§ Document segment:
The NMSDC Weekly Pulse: Gratitude, Growth & Game-Changers for Minority Business Enterprises

Advocacy

As we gather with family and friends this Thanksgiving week, it’s worth pausing to reflect not only on personal gratitude, but on the broader social and business ecosystem in which minority-owned enterprises operate. We’re entering a pivotal moment for supplier diversity, economic equity and entrepreneurial growth — and the signals coming out of both the recent Miami conference and the 2024 NMSDC Impact Report are too important to ignore.

Native American Heritage Month: Centering Indigenous Economic Power

This November also marks Native American Heritage Month, an essential moment to honor the history, culture, and economic contributions of Indigenous communities across the country. Native-owned enterprises remain some of the most resilient and innovative businesses in the MBE ecosystem — particularly in sectors like renewable energy, agriculture, digital services, tourism, professional services, and tribally owned enterprises. Many of these businesses operate within unique governance, land, and financing frameworks, yet they demonstrate how community-rooted business models can drive regional economic development. As we celebrate this month, the Miami conversations and the NMSDC Impact Report remind us that Native American businesses must remain fully integrated in national supplier-diversity strategies. Inclusion must be intentional, capital access must be equitable, and procurement pathways must recognize both the distinctiveness and the strength of Native enterprises. Honoring heritage also means supporting opportunity — and this month offers the perfect moment to do both.

  1. A Miami Moment: Where Network, Strategy & Momentum Converge

Earlier this month in Miami, the conversation around business inclusion, supplier diversity and enterprise scale shifted into high gear. The follow-up conversations are already underway.

What stood out:

  • The emphasis on “people, purpose and partnership” — reminding us that minority business growth isn’t a side-program, but core strategy.
  • A recognition that economic change is coming faster than many anticipate — from AI to global supply-chain realignment, to the expanded role of MBEs (Minority Business Enterprises) in innovation, jobs and growth.
  • The selection of a permanent CEO, Don Cravins, with a clear mandate for action: if you’re certified or seeking certification, if you’re a corporate buyer or a supplier, this is a moment to move rather than wait.

For Thanksgiving week: it’s a good time to reflect on who you met, what conversations you started and how you’re going to turn those into real outcomes in the next 90 days.

  1. The 2024 NMSDC Impact Report: Data That Demands Attention

The 2024 NMSDC Economic Impact Report provides powerful data points that underscore the momentum in the MBE space:

  • MBEs certified by NMSDC generated $599.7 billion in total economic output in 2024. (NMSDC)
  • They supported over 2.2 million jobs. (NMSDC)
  • Wages paid to American workers through those enterprises reached $168 billion, with year-over-year growth of ~12.3 %. (NMSDC)
  • The network is firmly on its “March to $1 Trillion” journey. (NMSDC)

§ Given information:
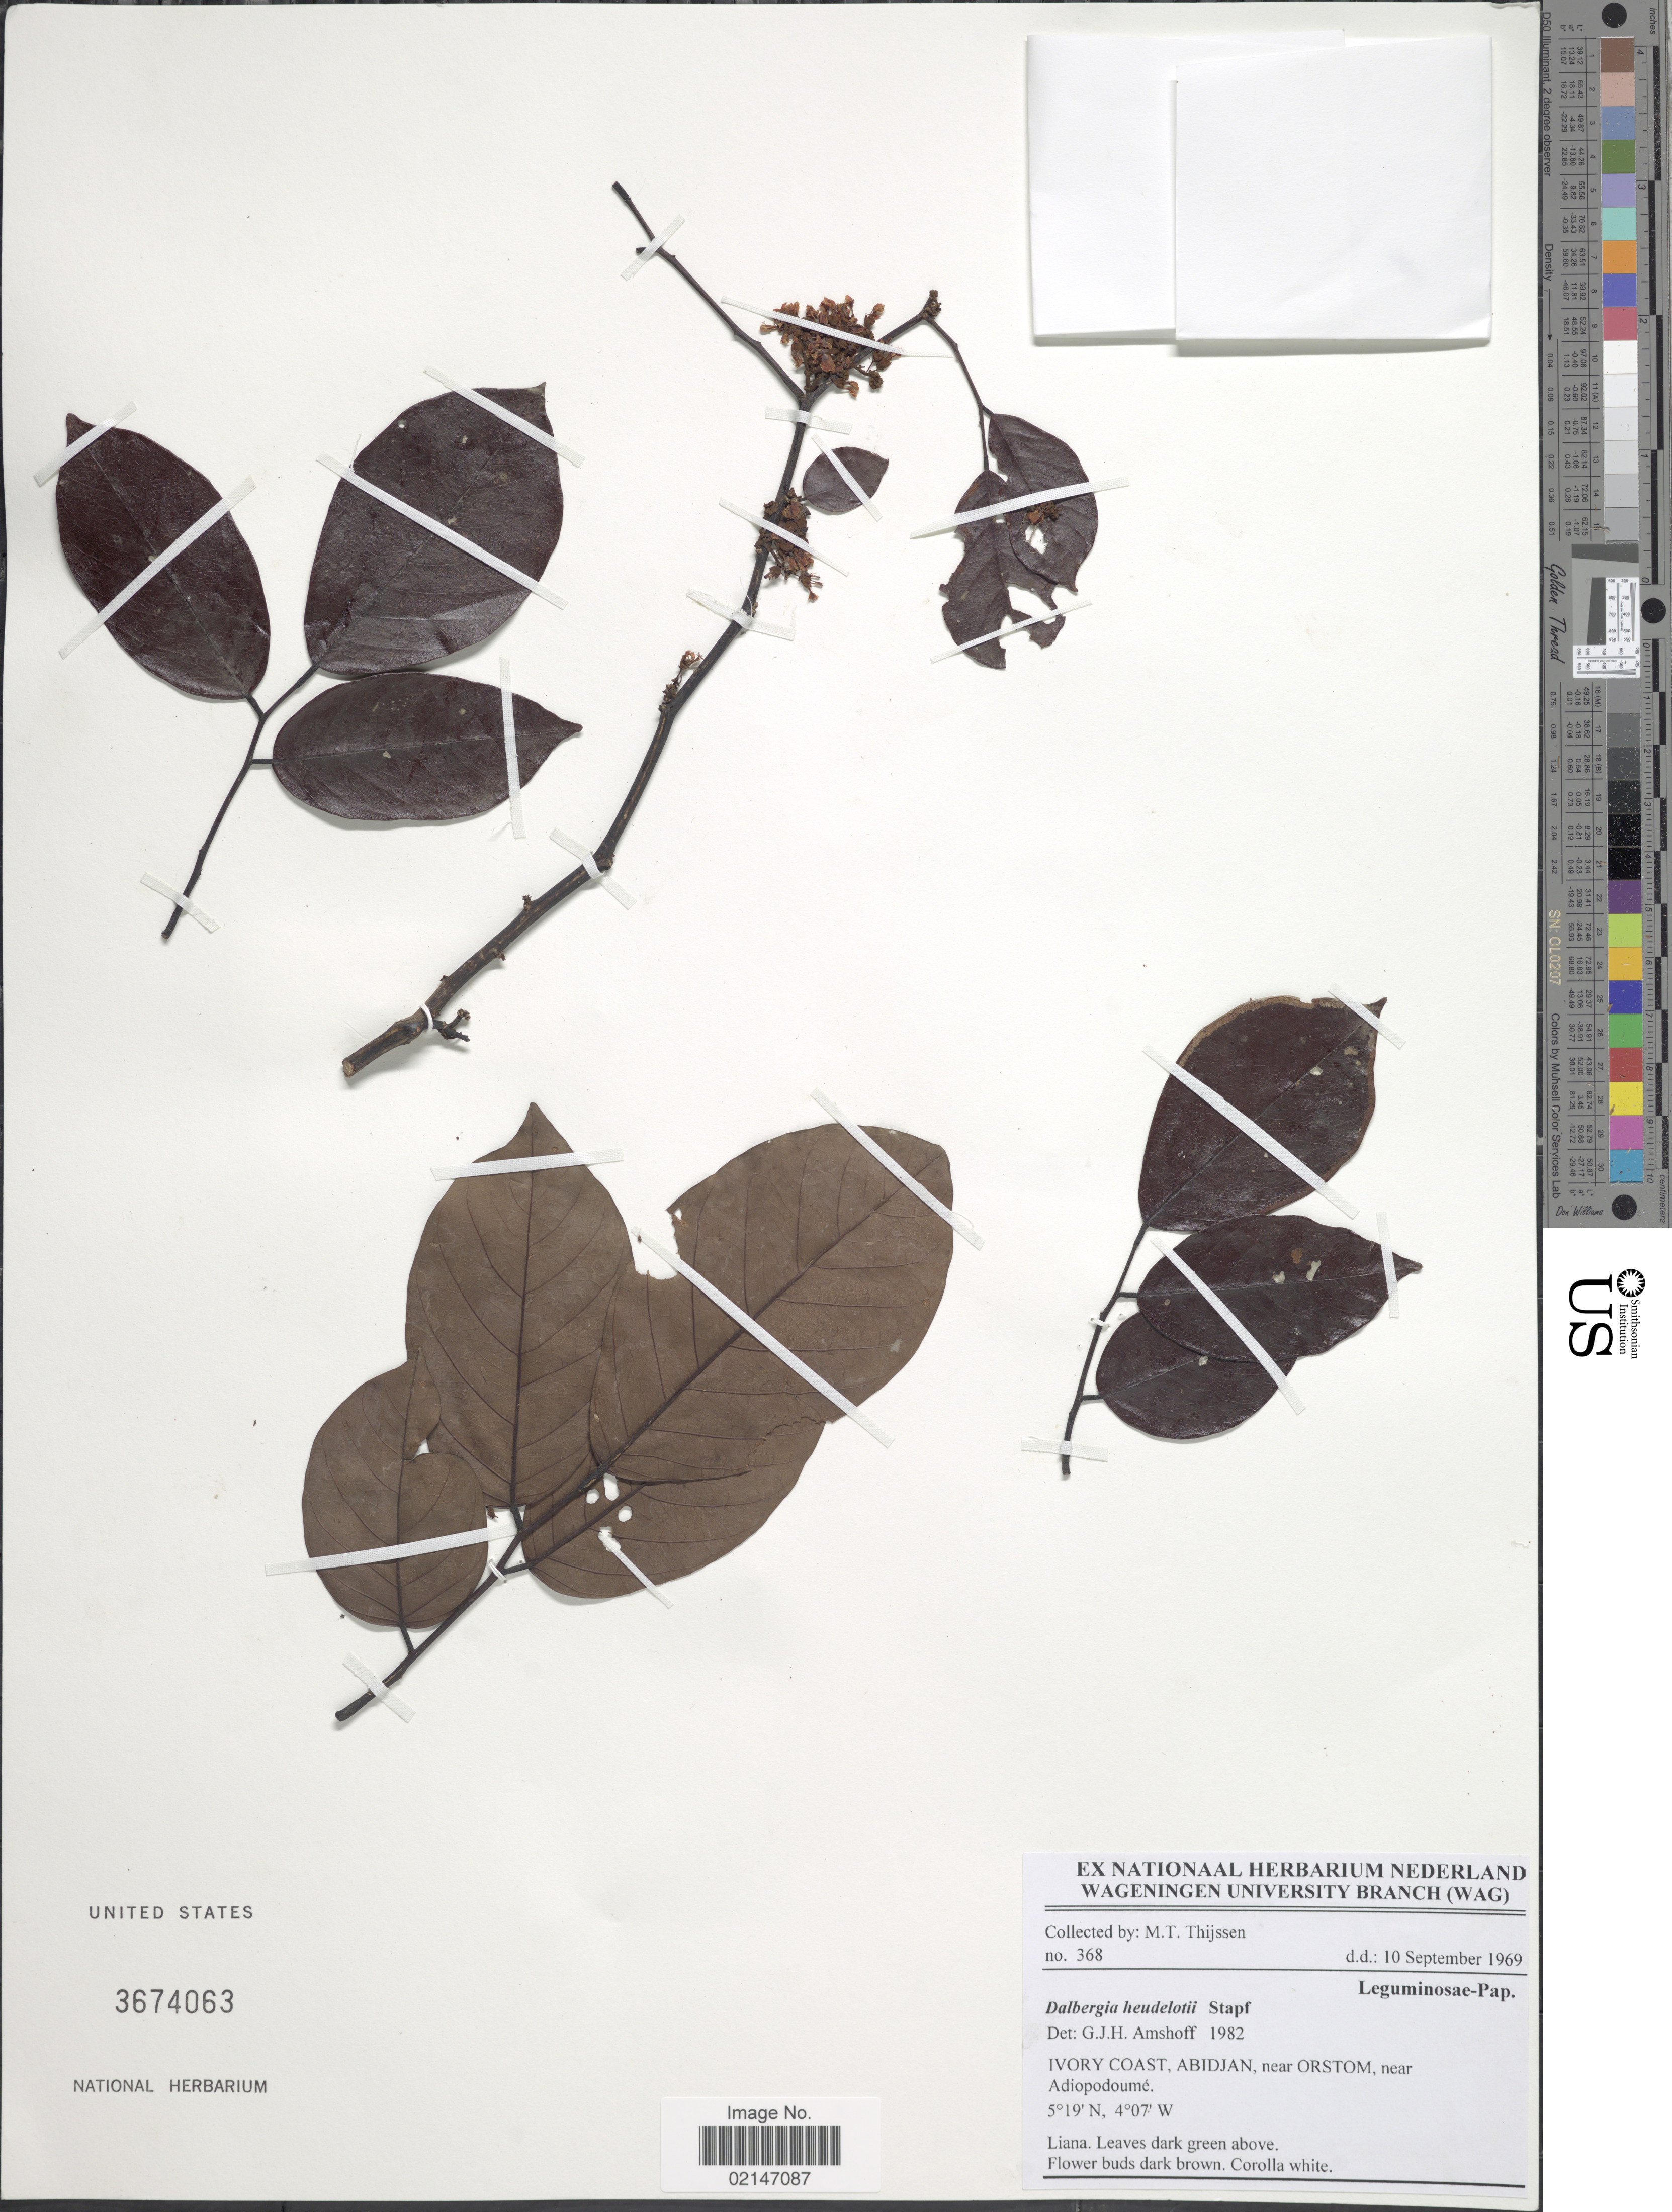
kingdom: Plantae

§ Goal 1:
From the NMSDC Weekly Pulse, reproduce the passage that begins at the words "Earlier this month" and ends after "but core strategy.".
§ Goal 2:
In the NMSDC Weekly Pulse, who was selected as permanent CEO?
§ Goal 3:
Pick up the NMSDC Weekly Pulse at the point where the text stops and keep writing it.

§ Written reply 1:
Earlier this month in Miami, the conversation around business inclusion, supplier diversity and enterprise scale shifted into high gear. The follow-up conversations are already underway.

What stood out:

  • The emphasis on “people, purpose and partnership” — reminding us that minority business growth isn’t a side-program, but core strategy.

§ Written reply 2:
Don Cravins

§ Written reply 3:
Why this matters:

  • These numbers shift supplier diversity from “nice to have” to “must have.” When minority businesses are generating nearly $600 billion in output and supporting millions of jobs, they’re not a niche—they’re a central pillar of US economic growth.
  • For MBEs: this is your narrative. When you pitch, when you network, when you position your business—ground your story in the larger ecosystem’s growth.
  • For corporate buyers: the data reinforce that supplier-inclusion isn’t a cost centre; it’s a growth economy, a risk-mitigation tool (diversifying supply chains), and a source of innovation.
  • For policy and development practitioners: these metrics provide leverage. If we want equity in business, these are measurable benchmarks.
  1. Thanksgiving & The Strategic Pause

This week, amid the turkey and the gathering, you have an opportunity. A strategic pause. Here are questions to ask:

  • Who am I grateful to? Identify key suppliers, partners, stakeholders who supported growth this year (even if quietly). How will you acknowledge them?
  • What did I learn at Miami (or the conference ecosystem) that I’ve not yet acted on? Did I see a buyer I should reconnect with? A program I should join? A capital channel I overlooked?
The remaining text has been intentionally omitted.